Originating in speeches, personal diaries, journal entries, and haphazard conversations, aphorisms have endured time and become pillars on which patient care is founded and medical science is shaped. Most began as simple observations, but they have become recognized for their inherent truth.
Aphorisms are not evidence-based and are certainly not the result of double-blind studies, yet they continue to be relied on for the accuracy with which they describe unique aspects of medical practice. Some aphorisms, like the Mayo brothers' “The best interest of the patient is the only interest to be considered,” have remained cornerstones of major health care entities. Others, such as Hippocrates' scores of ancient medical treatments, have both remained a standard for medical treatment and revealed how medical science has progressed over time.
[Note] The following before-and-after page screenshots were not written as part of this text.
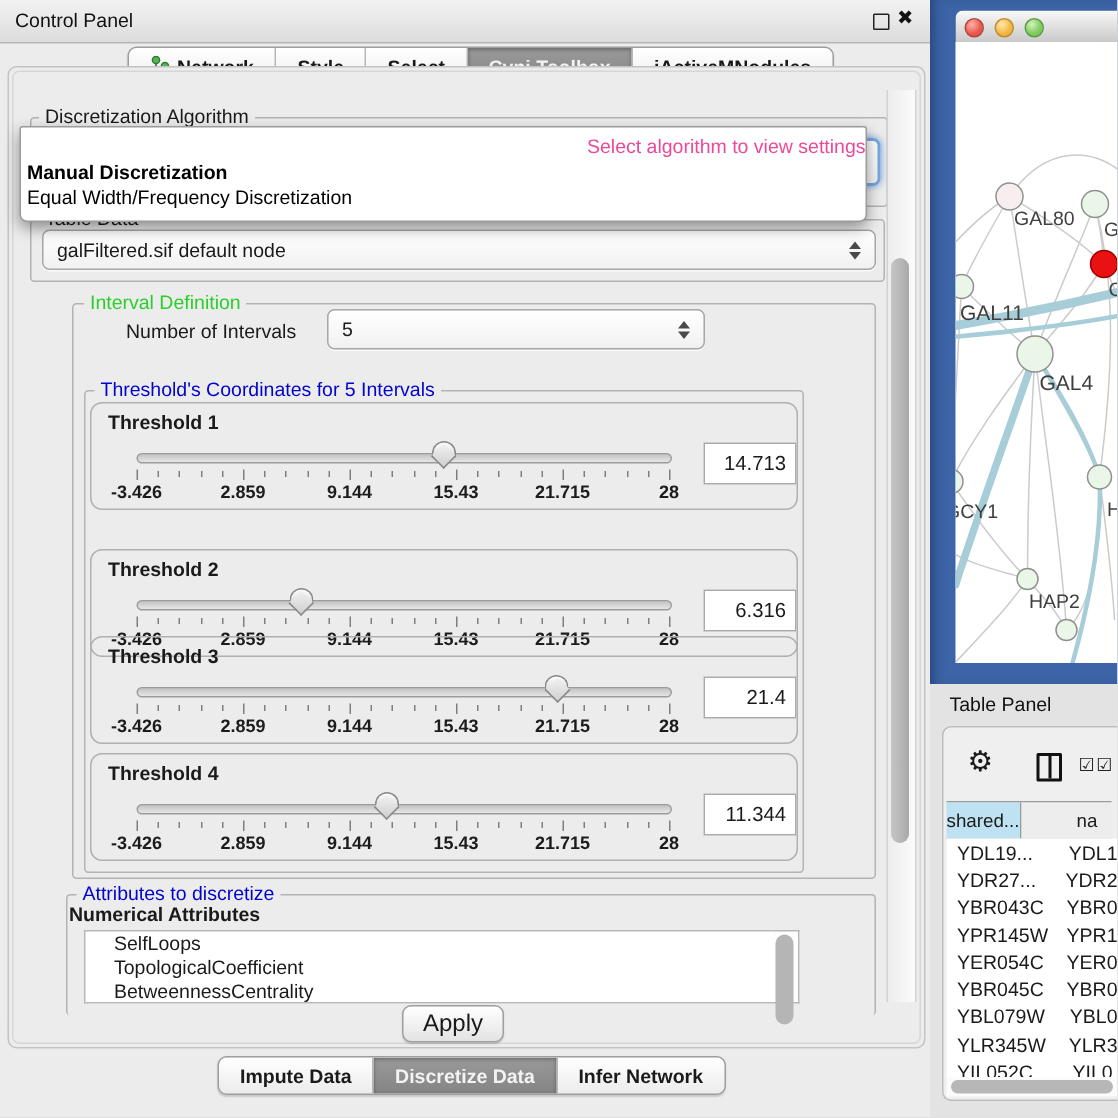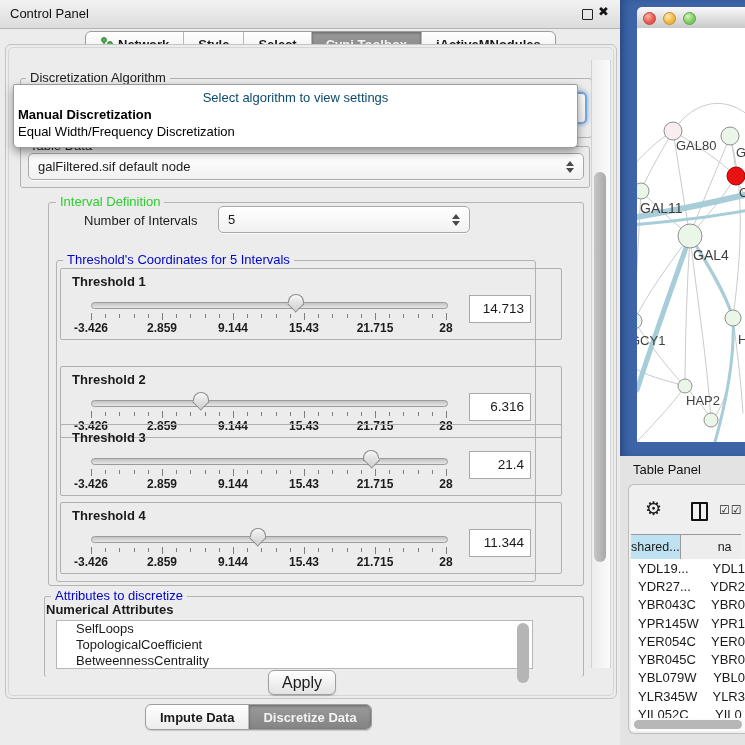--- a/index.html
+++ b/index.html
@@ -35,7 +35,7 @@
   
   .popup{position:absolute;left:13px;top:84px;width:563px;height:62px;background:#ffffff;border:1px solid #9b9b9b;
          border-radius:2px 2px 5px 5px;box-shadow:0 4px 10px rgba(0,0,0,.4);z-index:40;font-size:13px;}
-  .popup .prompt{position:absolute;left:0;right:0;top:5px;text-align:center;color:#0c4a6e;}
+  .popup .prompt{position:absolute;left:0;right:0;top:5px;text-align:right;color:#ec4899;}
   .popup .opt1{position:absolute;left:4px;top:22px;font-weight:bold;color:#000;}
   .popup .opt2{position:absolute;left:4px;top:39px;color:#000;}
Some aphorisms have become established medical humor, like William Osler's sensual advice to find romance in the meeting of the head of the pancreas and proximal duodenum (“area of abdominal romance—where the head of the pancreas is enfolded in the arms of the duodenum, and the liver is nestled around”). Perhaps no aphorism is more appreciated by first-year medical students than Osler's warning about the effects of lecturing: “Superfluity of lecturing causes ischial bursitis.”
Analyzing these truisms can help one better understand how medicine has progressed from Hippocrates' time to that of Osler and the Mayo brothers. While Hippocrates' aphorisms were more focused on establishing basic treatment for disease, Osler and the Mayo brothers moved beyond treatment to describe the role of the physician in society and the communal aspects of medicine. For example, Charles Mayo's statement “Medicine is a profession for social service and it developed in response to social need” helped the health care industry to think of its relationship and responsibility to the larger community.
Still, a common theme found in the aphorisms of these 4 medical giants is their focus on the search for truth. Indeed, the nature of a physician's role requires him or her to seek truth in nearly every aspect of the job. The diagnostic process, for example, is by definition a search for truth. Every morning, the hospital physician rotates from room to room, sifting through a presentation of symptoms—clues of sorts—in search of a treatable diagnosis.
Hippocrates aimed to discover truth in the treatment of common diagnoses. One of his most famous aphorisms described one of these treatments: “Those diseases which medicines do not cure, iron cures; those which iron cannot cure, fire cures; and those which fire cannot cure, are to be reckoned wholly incurable.”
Sometimes the truth is not a medical diagnosis at all but a patient's verbally expressed wishes. At other times, the patient's family can attempt to best represent the truth. In still other situations, the law, accepted medical practice, and norms adopted by the current society can attempt to best represent the truth.
While all of these representations help guide the physician in the direction of truth, Osler, Hippocrates, and the Mayos declared the truth to be a moving target. William Mayo said, “We think of truths as ponderables capable of being measured and weighed, but introduce a new fact or a new thought and a new truth is developed.” Osler echoed this idea by stating, “Like a living organism, truth grows, and its gradual evolution may be traced from the tiny germ to the mature product.”
Being pulled among a number of different representations of truth, the physician must understand that truth is, in William Mayo's words, “a constant variable.” As these individuals have expressed, this constant variable is not independent of temporal processes, but rather very much dependent on the lens through which one views it. The aphorisms of Osler, Hippocrates, and the Mayo brothers continue to give the health care community a lens through which to view important themes in patient care and medical science.
As this lens continues to progress and develop, these foundational aphorisms allow us to stay grounded in the ideals on which medicine was founded. William J. Mayo said, “As I look back on these men who influenced me so greatly, I realize that their influence lay not in their craftsmanship, but in their high qualities of mind.” Whether one finds romance in the head of the pancreas or humor in the primary cause of ischial bursitis among medical students, these aphorisms give us insight into the minds of these medical giants and continue to serve as unparalleled teaching tools for future health care professionals.
With this in mind, we also recognize physician and writer Rudolf Virchow and his advice for aspiring writers: “Brevity in writing is the best insurance for its perusal.”